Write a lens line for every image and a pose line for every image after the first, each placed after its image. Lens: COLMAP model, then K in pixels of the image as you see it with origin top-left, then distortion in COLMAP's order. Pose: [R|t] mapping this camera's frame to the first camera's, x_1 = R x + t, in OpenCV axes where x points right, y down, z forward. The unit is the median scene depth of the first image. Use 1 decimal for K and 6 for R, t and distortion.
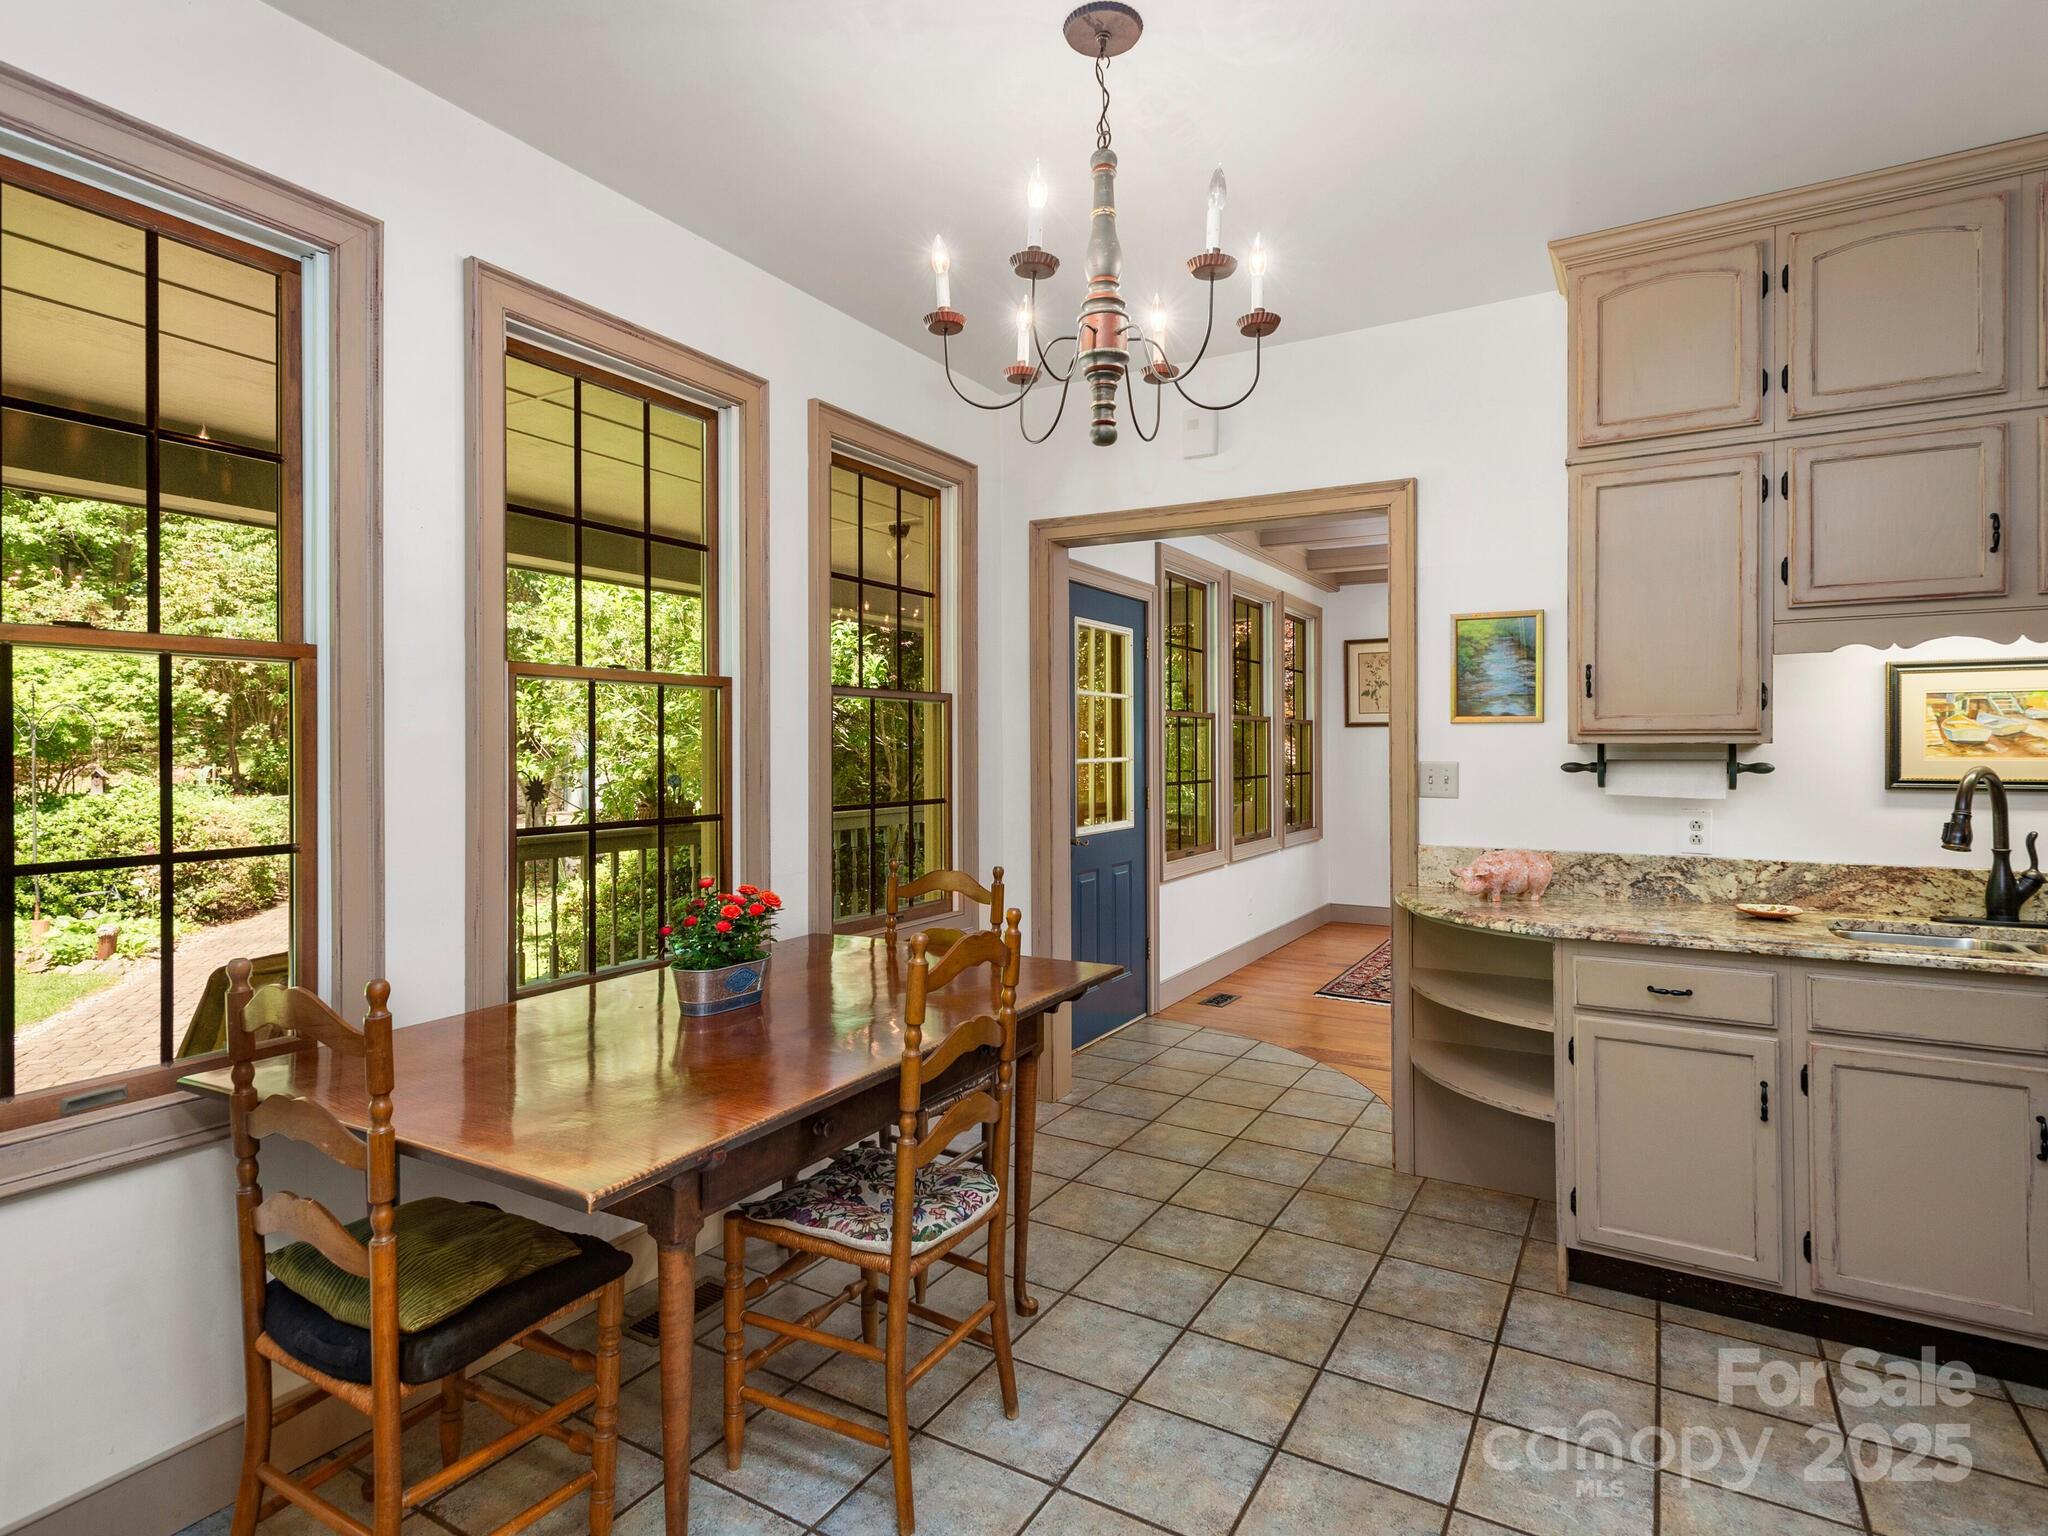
lens RADIAL K [[1126.7, 0, 1028.2], [0, 1126.7, 749.9], [0, 0, 1]] dist [0.004886, -0.000655]
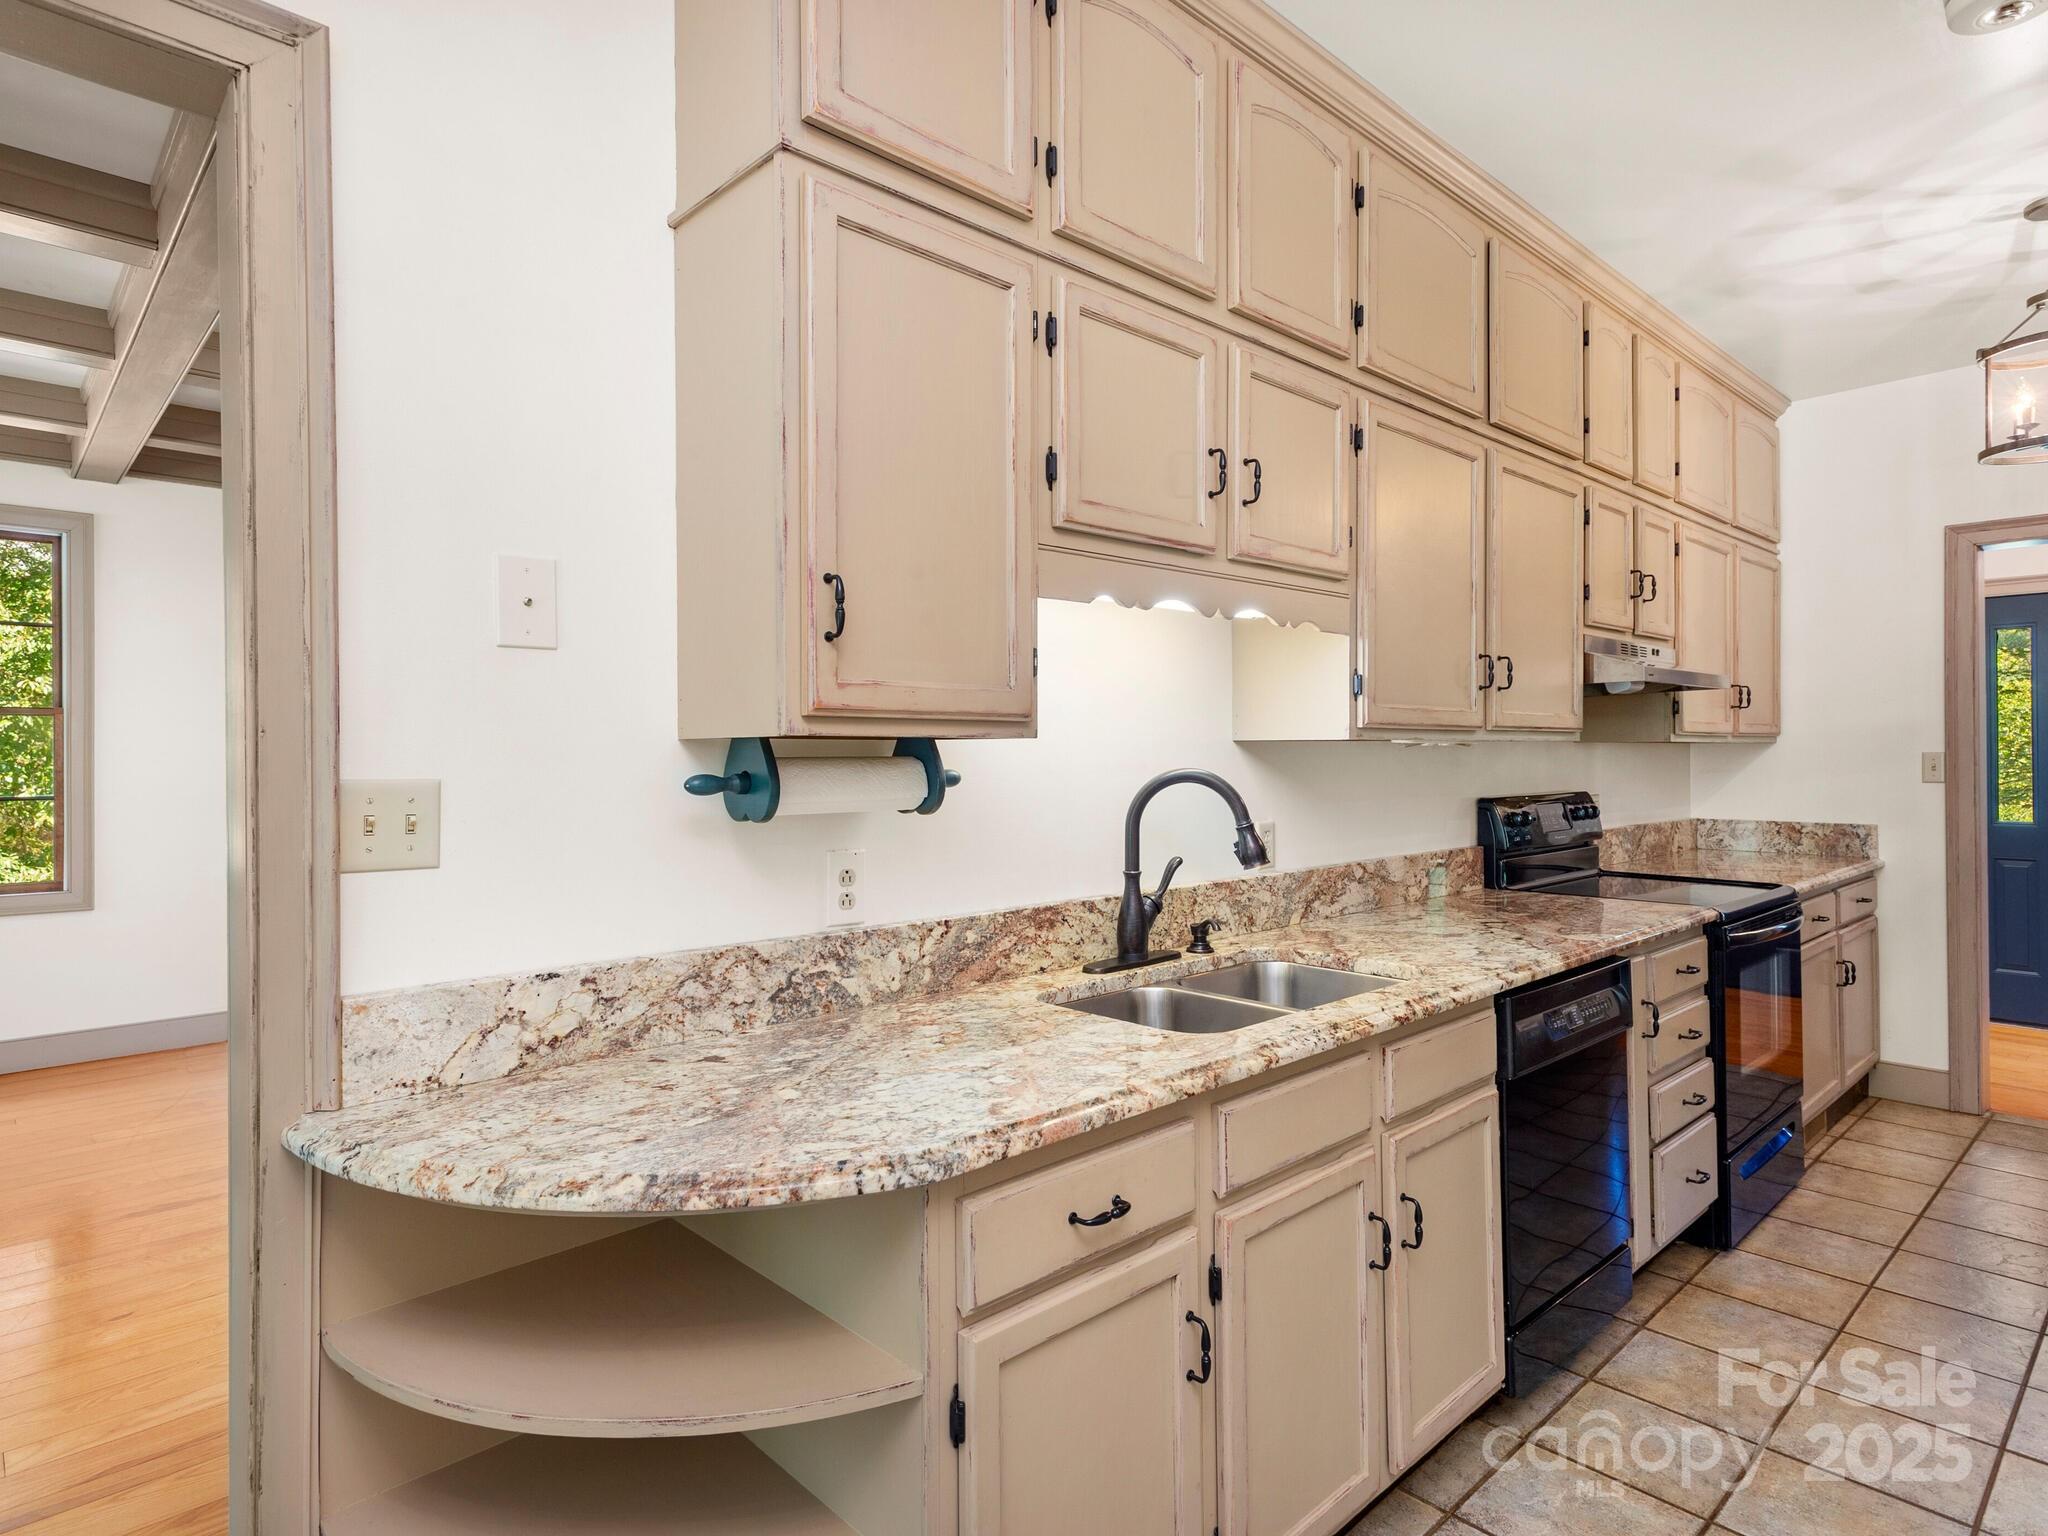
lens RADIAL K [[1126.7, 0, 1028.2], [0, 1126.7, 749.9], [0, 0, 1]] dist [0.004886, -0.000655]
pose [[0.296248, 0.003567, 0.955105, 0.053714], [0.007373, 0.999955, -0.006022, 0.004098], [-0.955083, 0.008826, 0.296208, 0.750370]]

Exercise requirements:
Restate the data above word for word. Skip every picture.

Output below:
Write a lens line for every image and a pose line for every image after the first, each placed after its image. Lens: COLMAP model, then K in pixels of the image as you see it with origin top-left, then distortion in COLMAP's order. Pose: [R|t] mapping this camera's frame to the first camera's, x_1 = R x + t, in OpenCV axes where x points right, y down, z forward. The unit is the median scene depth of the first image. Use 1 decimal for K and 6 for R, t and distortion.
lens RADIAL K [[1126.7, 0, 1028.2], [0, 1126.7, 749.9], [0, 0, 1]] dist [0.004886, -0.000655]
lens RADIAL K [[1126.7, 0, 1028.2], [0, 1126.7, 749.9], [0, 0, 1]] dist [0.004886, -0.000655]
pose [[0.296248, 0.003567, 0.955105, 0.053714], [0.007373, 0.999955, -0.006022, 0.004098], [-0.955083, 0.008826, 0.296208, 0.750370]]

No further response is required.